Improve service monitoring and alerting

Question

Improve service monitoring and alerting

Closed this issue 9 months ago · 2 comments

Issue summary
The service monitoring and alerting could be better at the moment. There are several problems:

Monitoring for services is not standardised. The Forest node exposes some Prometheus and host metrics, whereas the sync check has no monitoring except for Slack messages.
Alerting is not ideal. For example, when the daily snapshot service fails to deploy (before the NR is installed), there are no alerts about this condition.

Investigate potential improvements. Those may include:

Having some standardised API for all services. For example, all services should expose a health check endpoint.
Should all services be containerized and include the NR agent independently without installing it on the host?

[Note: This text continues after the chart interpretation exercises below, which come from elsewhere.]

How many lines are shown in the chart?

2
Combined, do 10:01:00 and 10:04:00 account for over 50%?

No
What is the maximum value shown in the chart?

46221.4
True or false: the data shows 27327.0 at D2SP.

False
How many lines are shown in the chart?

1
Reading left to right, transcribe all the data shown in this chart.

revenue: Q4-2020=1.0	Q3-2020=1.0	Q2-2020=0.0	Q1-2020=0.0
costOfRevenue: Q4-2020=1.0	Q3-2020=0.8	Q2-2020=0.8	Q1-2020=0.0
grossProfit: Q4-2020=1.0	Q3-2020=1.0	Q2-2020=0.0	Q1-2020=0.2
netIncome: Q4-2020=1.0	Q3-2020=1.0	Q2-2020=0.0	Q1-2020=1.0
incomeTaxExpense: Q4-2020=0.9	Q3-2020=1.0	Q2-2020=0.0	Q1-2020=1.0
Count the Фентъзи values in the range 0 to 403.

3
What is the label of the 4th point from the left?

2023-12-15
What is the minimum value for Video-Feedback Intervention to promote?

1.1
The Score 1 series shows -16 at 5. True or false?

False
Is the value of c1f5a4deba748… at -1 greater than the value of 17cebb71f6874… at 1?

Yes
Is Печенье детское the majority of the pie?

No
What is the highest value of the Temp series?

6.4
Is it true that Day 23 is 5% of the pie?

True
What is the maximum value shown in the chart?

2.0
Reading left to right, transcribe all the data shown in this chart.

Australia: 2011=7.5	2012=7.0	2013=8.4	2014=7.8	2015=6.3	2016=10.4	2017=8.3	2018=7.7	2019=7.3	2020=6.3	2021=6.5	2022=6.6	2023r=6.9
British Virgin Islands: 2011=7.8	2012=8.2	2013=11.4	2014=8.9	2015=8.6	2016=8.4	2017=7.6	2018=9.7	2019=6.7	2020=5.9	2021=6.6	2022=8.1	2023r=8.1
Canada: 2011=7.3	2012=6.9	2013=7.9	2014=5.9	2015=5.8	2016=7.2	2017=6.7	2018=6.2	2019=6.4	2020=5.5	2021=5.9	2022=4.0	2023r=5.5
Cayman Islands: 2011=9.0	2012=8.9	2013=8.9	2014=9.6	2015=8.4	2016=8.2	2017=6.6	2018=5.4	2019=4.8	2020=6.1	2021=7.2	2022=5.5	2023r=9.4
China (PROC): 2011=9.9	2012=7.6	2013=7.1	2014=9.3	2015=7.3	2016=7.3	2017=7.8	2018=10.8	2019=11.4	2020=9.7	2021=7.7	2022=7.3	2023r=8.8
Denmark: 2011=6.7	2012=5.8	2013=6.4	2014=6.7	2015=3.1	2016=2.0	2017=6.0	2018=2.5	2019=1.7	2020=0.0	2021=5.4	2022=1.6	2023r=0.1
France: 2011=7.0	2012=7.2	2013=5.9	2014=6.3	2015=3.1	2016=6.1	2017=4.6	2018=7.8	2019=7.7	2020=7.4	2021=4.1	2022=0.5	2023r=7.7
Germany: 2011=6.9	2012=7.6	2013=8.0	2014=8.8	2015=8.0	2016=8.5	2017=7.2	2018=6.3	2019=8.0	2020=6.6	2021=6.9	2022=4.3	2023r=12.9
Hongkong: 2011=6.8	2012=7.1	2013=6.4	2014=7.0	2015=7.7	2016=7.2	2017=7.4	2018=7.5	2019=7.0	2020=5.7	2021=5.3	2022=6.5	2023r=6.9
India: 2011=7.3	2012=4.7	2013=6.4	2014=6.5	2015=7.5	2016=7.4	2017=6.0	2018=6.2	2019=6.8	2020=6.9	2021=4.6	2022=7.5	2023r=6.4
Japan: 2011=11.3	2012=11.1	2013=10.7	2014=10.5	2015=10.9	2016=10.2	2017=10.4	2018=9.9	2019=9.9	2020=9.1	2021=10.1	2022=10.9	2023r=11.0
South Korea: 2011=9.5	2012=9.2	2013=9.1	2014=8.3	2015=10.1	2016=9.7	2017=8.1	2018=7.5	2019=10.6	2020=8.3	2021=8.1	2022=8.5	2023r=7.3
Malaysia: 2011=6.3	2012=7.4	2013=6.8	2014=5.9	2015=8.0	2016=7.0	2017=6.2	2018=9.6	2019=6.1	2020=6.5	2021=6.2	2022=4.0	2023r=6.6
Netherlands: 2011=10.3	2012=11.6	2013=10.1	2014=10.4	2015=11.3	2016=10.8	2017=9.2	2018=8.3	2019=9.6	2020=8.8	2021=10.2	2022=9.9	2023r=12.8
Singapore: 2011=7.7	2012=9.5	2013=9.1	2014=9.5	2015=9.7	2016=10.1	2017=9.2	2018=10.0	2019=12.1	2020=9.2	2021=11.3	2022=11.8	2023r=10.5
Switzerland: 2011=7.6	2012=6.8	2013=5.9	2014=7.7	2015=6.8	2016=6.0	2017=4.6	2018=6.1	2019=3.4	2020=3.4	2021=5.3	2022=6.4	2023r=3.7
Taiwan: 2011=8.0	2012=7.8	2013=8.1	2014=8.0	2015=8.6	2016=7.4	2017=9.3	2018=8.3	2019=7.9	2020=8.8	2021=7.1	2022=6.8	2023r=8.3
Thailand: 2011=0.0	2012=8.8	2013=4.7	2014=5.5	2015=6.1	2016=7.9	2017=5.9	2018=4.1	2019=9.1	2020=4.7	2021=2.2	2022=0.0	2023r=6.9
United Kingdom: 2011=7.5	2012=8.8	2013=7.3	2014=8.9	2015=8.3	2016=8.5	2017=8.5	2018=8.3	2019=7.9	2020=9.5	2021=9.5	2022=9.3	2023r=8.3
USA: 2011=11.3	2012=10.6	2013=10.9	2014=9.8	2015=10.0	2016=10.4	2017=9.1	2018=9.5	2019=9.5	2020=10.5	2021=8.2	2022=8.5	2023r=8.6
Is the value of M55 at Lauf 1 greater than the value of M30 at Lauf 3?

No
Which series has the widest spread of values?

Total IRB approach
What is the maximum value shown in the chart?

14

Look into the NR docs to see what's feasible. Remember that we may rewrite every service in Rust, so relying on NR Ruby gems is a no-go if there's no alternative in Rust (the C SDK was recently archived, but there's something with OpenTelemetry to be investigated).

This issue may spawn additional ones if it proves to be too big.

Other information and links

Answer 1 · 2023-10-17T10:05:38.000Z

@lemmih Feel free to add any additional requirements or things to remember. I'll come up with a solution after some investigation into current NR capabilities.

Answer 2 · 2023-10-17T10:24:48.000Z

Requirements:

Support for both prod and dev deployments. Dev deployments should be as close to prod as possible (dev deployments should log to Slack, have alerts, etc).
Monitoring must be entirely external from anything we deploy. In other words, a failed installation of NR should not inhibit monitoring.
Custom alerts should be standardized and easy to write. This could take the form of a health check endpoint.
Re-deploying a service should not trigger alarms.